How to avoid SQL Injection in Rails

SQL injection is any situation in which a user can manipulate a database query in an unintended manner. Consequences of SQL injection vulnerabilities range from data leaks, to authentication bypass, to root access on a database server.

Most Rails applications interact with a database through ActiveRecord, the default and convenient Object Relational Mapping (ORM) layer which comes with Rails. Generally, use of ORMs is safer. ORM can provide abstraction and safety and allow developers to avoid manually building SQL queries. ORM can incorporate best practices and prevent loosely handling of user input.

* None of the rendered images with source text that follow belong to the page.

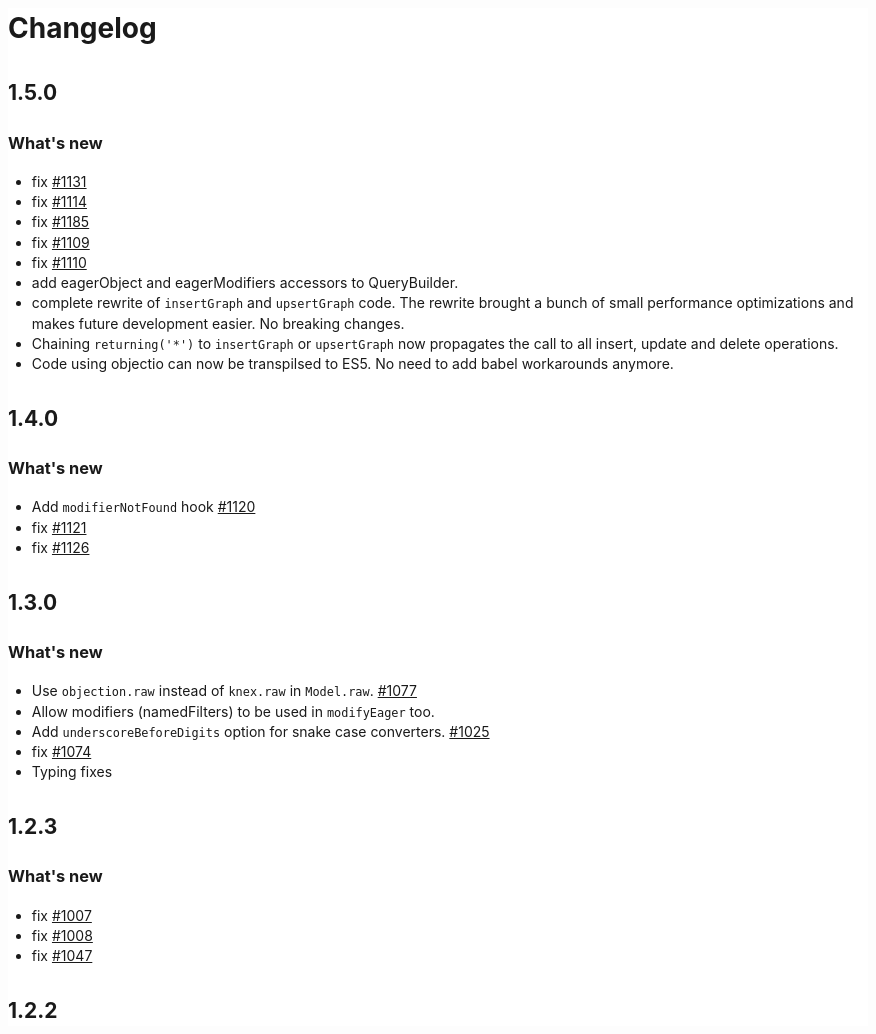 # Changelog

## 1.5.0

### What's new

  * fix [#1131](https://github.com/Vincit/objection.js/issues/1131)
  * fix [#1114](https://github.com/Vincit/objection.js/issues/1114)
  * fix [#1185](https://github.com/Vincit/objection.js/issues/1185)
  * fix [#1109](https://github.com/Vincit/objection.js/issues/1109)
  * fix [#1110](https://github.com/Vincit/objection.js/issues/1110)
  * add eagerObject and eagerModifiers accessors to QueryBuilder.
  * complete rewrite of `insertGraph` and `upsertGraph` code. The rewrite brought a bunch of small performance optimizations and makes future development easier. No breaking changes.
  * Chaining `returning('*')` to `insertGraph` or `upsertGraph` now propagates the call to all insert, update and delete operations.
  * Code using objectio can now be transpilsed to ES5. No need to add babel workarounds anymore.

## 1.4.0

### What's new

  * Add `modifierNotFound` hook [#1120](https://github.com/Vincit/objection.js/issues/1120)
  * fix [#1121](https://github.com/Vincit/objection.js/issues/1121)
  * fix [#1126](https://github.com/Vincit/objection.js/issues/1126)

## 1.3.0

### What's new

  * Use `objection.raw` instead of `knex.raw` in `Model.raw`. [#1077](https://github.com/Vincit/objection.js/issues/1077)
  * Allow modifiers (namedFilters) to be used in `modifyEager` too.
  * Add `underscoreBeforeDigits` option for snake case converters. [#1025](https://github.com/Vincit/objection.js/issues/1025)
  * fix [#1074](https://github.com/Vincit/objection.js/issues/1074)
  * Typing fixes

## 1.2.3

### What's new

  * fix [#1007](https://github.com/Vincit/objection.js/issues/1007)
  * fix [#1008](https://github.com/Vincit/objection.js/issues/1008)
  * fix [#1047](https://github.com/Vincit/objection.js/issues/1047)

## 1.2.2
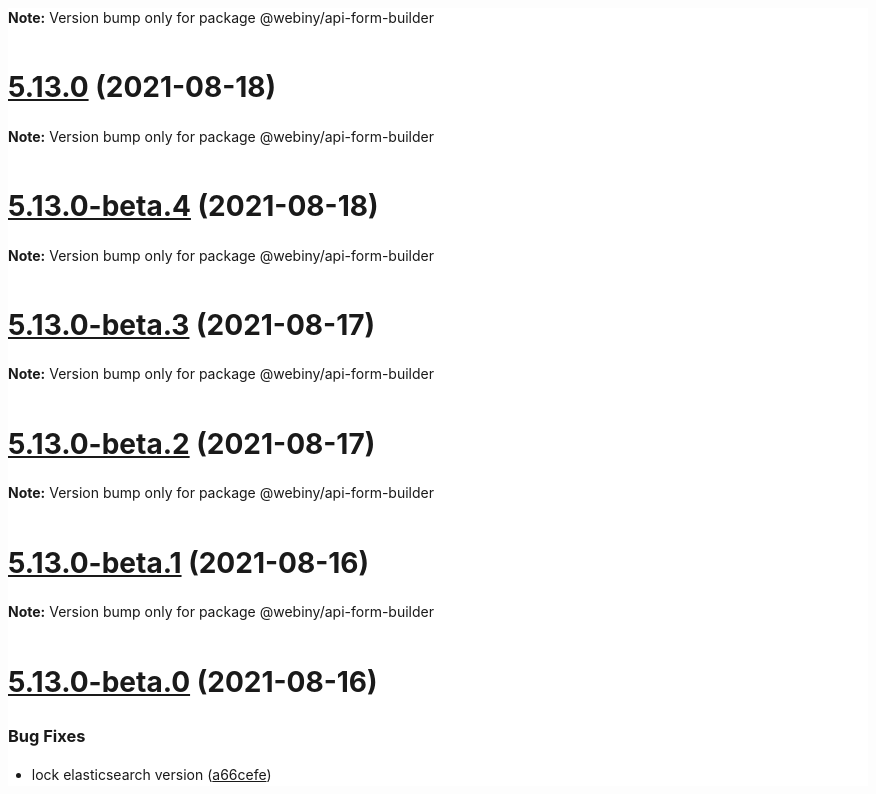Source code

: **Note:** Version bump only for package @webiny/api-form-builder





# [5.13.0](https://github.com/webiny/webiny-js/compare/v5.13.0-beta.4...v5.13.0) (2021-08-18)

**Note:** Version bump only for package @webiny/api-form-builder





# [5.13.0-beta.4](https://github.com/webiny/webiny-js/compare/v5.13.0-beta.3...v5.13.0-beta.4) (2021-08-18)

**Note:** Version bump only for package @webiny/api-form-builder





# [5.13.0-beta.3](https://github.com/webiny/webiny-js/compare/v5.13.0-beta.2...v5.13.0-beta.3) (2021-08-17)

**Note:** Version bump only for package @webiny/api-form-builder





# [5.13.0-beta.2](https://github.com/webiny/webiny-js/compare/v5.13.0-beta.1...v5.13.0-beta.2) (2021-08-17)

**Note:** Version bump only for package @webiny/api-form-builder





# [5.13.0-beta.1](https://github.com/webiny/webiny-js/compare/v5.13.0-beta.0...v5.13.0-beta.1) (2021-08-16)

**Note:** Version bump only for package @webiny/api-form-builder





# [5.13.0-beta.0](https://github.com/webiny/webiny-js/compare/v5.12.0...v5.13.0-beta.0) (2021-08-16)


### Bug Fixes

* lock elasticsearch version ([a66cefe](https://github.com/webiny/webiny-js/commit/a66cefe23472168307294442885cc287e8d65b05))
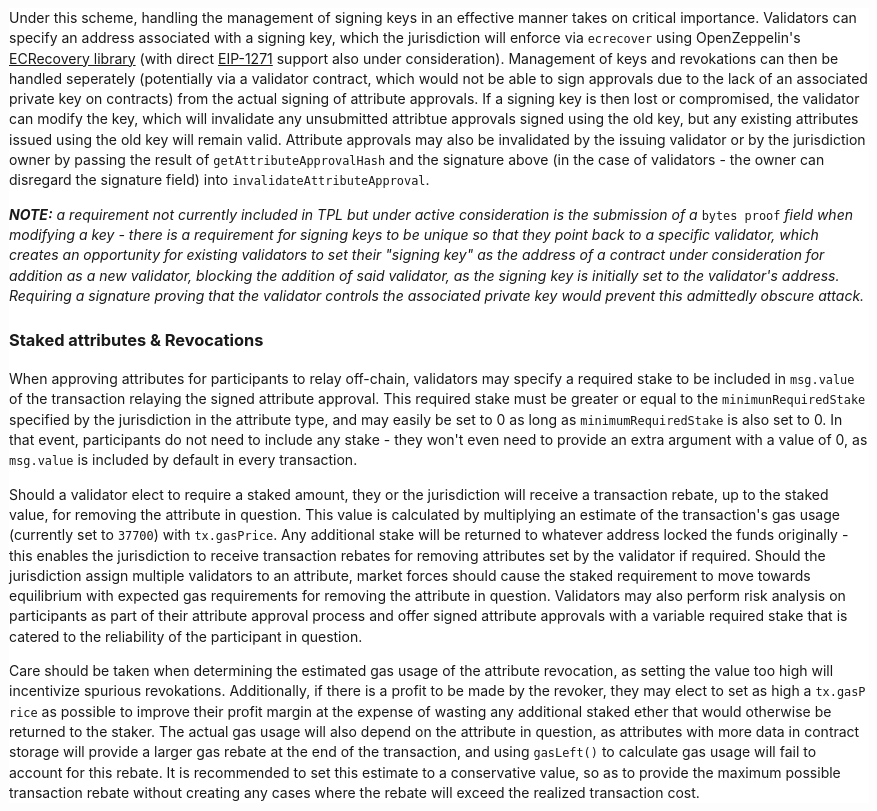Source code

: Under this scheme, handling the management of signing keys in an effective manner takes on critical importance. Validators can specify an address associated with a signing key, which the jurisdiction will enforce via `ecrecover` using OpenZeppelin's [ECRecovery library]() (with direct [EIP-1271](https://eips.ethereum.org/EIPS/eip-1271) support also under consideration). Management of keys and revokations can then be handled seperately (potentially via a validator contract, which would not be able to sign approvals due to the lack of an associated private key on contracts) from the actual signing of attribute approvals. If a signing key is then lost or compromised, the validator can modify the key, which will invalidate any unsubmitted attribtue approvals signed using the old key, but any existing attributes issued using the old key will remain valid. Attribute approvals may also be invalidated by the issuing validator or by the jurisdiction owner by passing the result of `getAttributeApprovalHash` and the signature above (in the case of validators - the owner can disregard the signature field) into `invalidateAttributeApproval`.


*__NOTE:__ a requirement not currently included in TPL but under active consideration is the submission of a* `bytes proof` *field when modifying a key - there is a requirement for signing keys to be unique so that they point back to a specific validator, which creates an opportunity for existing validators to set their "signing key" as the address of a contract under consideration for addition as a new validator, blocking the addition of said validator, as the signing key is initially set to the validator's address. Requiring a signature proving that the validator controls the associated private key would prevent this admittedly obscure attack.*


### Staked attributes & Revocations
When approving attributes for participants to relay off-chain, validators may specify a required stake to be included in `msg.value` of the transaction relaying the signed attribute approval. This required stake must be greater or equal to the `minimunRequiredStake` specified by the jurisdiction in the attribute type, and may easily be set to 0 as long as `minimumRequiredStake` is also set to 0. In that event, participants do not need to include any stake - they won't even need to provide an extra argument with a value of 0, as `msg.value` is included by default in every transaction. 


Should a validator elect to require a staked amount, they or the jurisdiction will receive a transaction rebate, up to the staked value, for removing the attribute in question. This value is calculated by multiplying an estimate of the transaction's gas usage (currently set to `37700`) with `tx.gasPrice`. Any additional stake will be returned to whatever address locked the funds originally - this enables the jurisdiction to receive transaction rebates for removing attributes set by the validator if required. Should the jurisdiction assign multiple validators to an attribute, market forces should cause the staked requirement to move towards equilibrium with expected gas requirements for removing the attribute in question. Validators may also perform risk analysis on participants as part of their attribute approval process and offer signed attribute approvals with a variable required stake that is catered to the reliability of the participant in question.


Care should be taken when determining the estimated gas usage of the attribute revocation, as setting the value too high will incentivize spurious revokations. Additionally, if there is a profit to be made by the revoker, they may elect to set as high a `tx.gasPrice` as possible to improve their profit margin at the expense of wasting any additional staked ether that would otherwise be returned to the staker. The actual gas usage will also depend on the attribute in question, as attributes with more data in contract storage will provide a larger gas rebate at the end of the transaction, and using `gasLeft()` to calculate gas usage will fail to account for this rebate. It is recommended to set this estimate to a conservative value, so as to provide the maximum possible transaction rebate without creating any cases where the rebate will exceed the realized transaction cost.
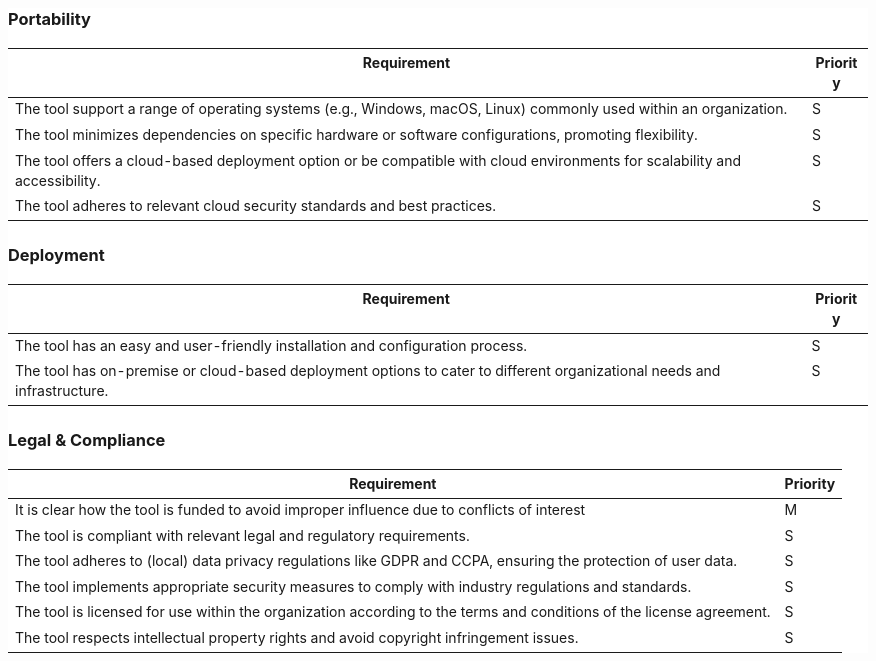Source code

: ### Portability

| Requirement                                                                                                                 | Priority |
|-----------------------------------------------------------------------------------------------------------------------------|----------|
| The tool support a range of operating systems (e.g., Windows, macOS, Linux) commonly used within an organization.           | S        |
| The tool minimizes dependencies on specific hardware or software configurations, promoting flexibility.                     | S        |
| The tool offers a cloud-based deployment option or be compatible with cloud environments for scalability and accessibility. | S        |
| The tool adheres to relevant cloud security standards and best practices.                                                   | S        |

### Deployment

| Requirement                                                                                                              | Priority |
|--------------------------------------------------------------------------------------------------------------------------|----------|
| The tool has an easy and user-friendly installation and configuration process.                                           | S        |
| The tool has on-premise or cloud-based deployment options to cater to different organizational needs and infrastructure. | S        |

### Legal & Compliance

| Requirement                                                                                                          | Priority |
|----------------------------------------------------------------------------------------------------------------------|----------|
| It is clear how the tool is funded to avoid improper influence due to conflicts of interest                          | M        |
| The tool is compliant with relevant legal and regulatory requirements.                                               | S        |
| The tool adheres to (local) data privacy regulations like GDPR and CCPA, ensuring the protection of user data.       | S        |
| The tool implements appropriate security measures to comply with industry regulations and standards.                 | S        |
| The tool is licensed for use within the organization according to the terms and conditions of the license agreement. | S        |
| The tool respects intellectual property rights and avoid copyright infringement issues.                              | S        |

sqlquery = "SELECT * FROM users WHERE name = '#{name}' AND password = '#{password'} LIMIT 1"
results = DB.execute(sqlquery)

Safer, simpler code like
User.where(:name => name, :password => :password).first

Rails framework will protect them as long as they avoid the "obviously dangerous" methods, like find_by_sql.
ActiveRecord does provide parametrization of queries or some methods. But for some methods it does not provide parametrization of sql queries, these methods are not intended to be used with user input.
Here is an example of using exists?
User.exists? params[:user_id]
However, there is no guarantee params[:user_id] is a string.
Hacker could send a request with ?user_id[]=some_hack_string, which Rails will turn into an array ['some_hack_string']. Now the argument is an array, the first element of which is not escaped.

To avoid this problem, we need to convert the user input to the expected type:
User.exists? :id => params[:user_id]
OR
User.exists? params[:user_id].to_i
This should be the approach for all uses of user input.